Ivan Safronov, a former journalist who works as an aide to the head of Russia's space agency Roscosmos, stands in front of a car while being detained by members of Russia's Federal Security Service (FSB) on state treason charges in Moscow, Russia, in this still image taken from video released July 7, 2020.

Russian security forces detained a former journalist who works as an aide to the head of Russia’s space agency on Tuesday and accused him of treason, saying he had passed military secrets to an unnamed NATO power.

Footage released by the FSB security service showed Ivan Safronov being detained outside his Moscow flat by armed plain clothes agents who searched him before putting him into a van.

Safronov, who has covered military affairs for two national newspapers, faces up to two decades in jail if found guilty. His trial is expected to be held behind closed doors because of its sensitive nature.

Roscosmos, Russia’s space agency, said the case against Safronov was not linked to his work as a media advisor to Dmitry Rogozin, the agency’s director general. Safronov only started work there in May.

Rogozin told the TASS news agency Safronov did not have access to secret information.

The FSB Security Service accused Safronov of working for an unnamed foreign intelligence service.

“Safronov, carrying out tasks for one of the NATO countries’ intelligence services, gathered and handed over to its representative state secrets and information about military-technical cooperation and about the defence and security of the Russian Federation,” the FSB said in a statement.

Lawyer Oleg Eliseyev said Safronov was at the FSB’s detention facility but he had not yet been given any access to his client.

Safronov previously worked as a journalist for the daily newspapers Kommersant and Vedomosti, and former colleagues took to social media to decry his detention.

Kremlin spokesman Dmitry Peskov said he did not believe the charges against Safronov were related to his previous work as a journalist, which he praised.

“But unfortunately such accusations have been made.
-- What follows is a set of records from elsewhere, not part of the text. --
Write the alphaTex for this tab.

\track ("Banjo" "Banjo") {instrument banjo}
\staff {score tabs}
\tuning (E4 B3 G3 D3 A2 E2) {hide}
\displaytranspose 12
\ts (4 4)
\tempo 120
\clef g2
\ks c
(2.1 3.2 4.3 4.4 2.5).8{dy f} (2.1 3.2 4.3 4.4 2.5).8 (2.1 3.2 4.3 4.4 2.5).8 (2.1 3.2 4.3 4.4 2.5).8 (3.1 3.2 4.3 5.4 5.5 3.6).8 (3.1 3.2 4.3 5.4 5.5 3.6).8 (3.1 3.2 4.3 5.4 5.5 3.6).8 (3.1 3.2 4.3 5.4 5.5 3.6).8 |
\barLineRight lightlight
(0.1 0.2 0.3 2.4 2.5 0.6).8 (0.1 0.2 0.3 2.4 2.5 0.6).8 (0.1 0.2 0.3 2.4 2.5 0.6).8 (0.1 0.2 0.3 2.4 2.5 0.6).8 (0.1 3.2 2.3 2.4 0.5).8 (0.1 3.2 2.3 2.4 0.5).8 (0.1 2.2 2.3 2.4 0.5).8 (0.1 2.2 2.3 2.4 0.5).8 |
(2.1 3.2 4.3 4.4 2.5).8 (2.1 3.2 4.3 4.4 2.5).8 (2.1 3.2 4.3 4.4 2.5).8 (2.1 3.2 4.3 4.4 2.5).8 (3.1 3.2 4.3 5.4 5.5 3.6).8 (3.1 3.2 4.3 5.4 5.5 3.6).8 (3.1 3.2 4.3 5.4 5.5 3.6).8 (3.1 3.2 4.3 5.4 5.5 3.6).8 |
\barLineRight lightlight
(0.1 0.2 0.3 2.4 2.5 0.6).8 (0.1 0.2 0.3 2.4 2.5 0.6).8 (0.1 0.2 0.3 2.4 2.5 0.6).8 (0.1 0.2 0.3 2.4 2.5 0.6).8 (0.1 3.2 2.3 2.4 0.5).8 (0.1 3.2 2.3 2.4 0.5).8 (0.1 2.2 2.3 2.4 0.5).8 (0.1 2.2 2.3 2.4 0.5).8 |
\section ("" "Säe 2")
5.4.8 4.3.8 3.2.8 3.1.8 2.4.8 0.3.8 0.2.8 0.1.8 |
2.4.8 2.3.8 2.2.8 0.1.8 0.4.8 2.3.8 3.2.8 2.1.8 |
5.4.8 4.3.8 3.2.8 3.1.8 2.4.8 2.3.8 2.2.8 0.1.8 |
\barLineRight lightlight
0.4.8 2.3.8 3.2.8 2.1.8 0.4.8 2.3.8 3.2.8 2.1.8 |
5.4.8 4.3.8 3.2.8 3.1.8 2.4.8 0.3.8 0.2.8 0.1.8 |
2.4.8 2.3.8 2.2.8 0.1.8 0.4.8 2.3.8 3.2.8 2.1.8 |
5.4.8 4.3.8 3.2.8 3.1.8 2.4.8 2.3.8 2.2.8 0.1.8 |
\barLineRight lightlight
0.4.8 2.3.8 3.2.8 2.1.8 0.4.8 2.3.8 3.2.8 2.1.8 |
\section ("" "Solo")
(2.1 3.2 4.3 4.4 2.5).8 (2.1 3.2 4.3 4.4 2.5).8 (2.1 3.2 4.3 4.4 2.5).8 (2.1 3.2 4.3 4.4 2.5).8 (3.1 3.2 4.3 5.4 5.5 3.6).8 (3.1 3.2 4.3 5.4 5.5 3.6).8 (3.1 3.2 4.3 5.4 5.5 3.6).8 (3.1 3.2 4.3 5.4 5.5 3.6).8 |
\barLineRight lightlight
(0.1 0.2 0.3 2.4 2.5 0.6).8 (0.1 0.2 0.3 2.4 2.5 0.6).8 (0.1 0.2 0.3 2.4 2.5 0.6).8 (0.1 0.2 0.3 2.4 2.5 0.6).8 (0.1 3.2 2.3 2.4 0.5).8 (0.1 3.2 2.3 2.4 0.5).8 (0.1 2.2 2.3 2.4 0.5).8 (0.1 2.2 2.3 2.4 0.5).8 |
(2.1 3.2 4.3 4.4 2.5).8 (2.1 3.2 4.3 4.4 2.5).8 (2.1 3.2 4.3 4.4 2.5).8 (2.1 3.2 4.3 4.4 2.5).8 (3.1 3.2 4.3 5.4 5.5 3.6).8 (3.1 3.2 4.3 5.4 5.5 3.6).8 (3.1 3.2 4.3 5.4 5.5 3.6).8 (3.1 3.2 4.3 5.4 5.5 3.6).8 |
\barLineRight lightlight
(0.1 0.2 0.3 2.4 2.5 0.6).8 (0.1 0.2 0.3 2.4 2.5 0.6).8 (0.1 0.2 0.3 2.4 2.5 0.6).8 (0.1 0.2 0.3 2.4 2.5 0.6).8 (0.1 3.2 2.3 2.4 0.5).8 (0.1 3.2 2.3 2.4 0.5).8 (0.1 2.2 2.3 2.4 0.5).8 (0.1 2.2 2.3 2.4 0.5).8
We know that our counter-intelligence service has a lot of work, many concerns, and they are doing a very good job,” said Peskov.

Citing a legal source, TASS reported last year that prosecutors wanted to bring a civil case against Kommersant for disclosing an unspecified state secret.

The Russian online news portal the Bell said at the time that an article which Safronov had worked on had subsequently disappeared from Kommersant’s site.

The article, which remains unavailable, said Egypt had signed a deal with Russia to buy more than 20 Sukhoi SU-35 fighter jets.

U.S. Secretary of State Mike Pompeo subsequently threatened Egypt with sanctions if it went ahead with the purchase.

Safronov said he was forced to quit Kommersant last year after the newspaper’s publishing house took issue with an article which suggested that the chairwoman of the upper house of parliament might leave her post.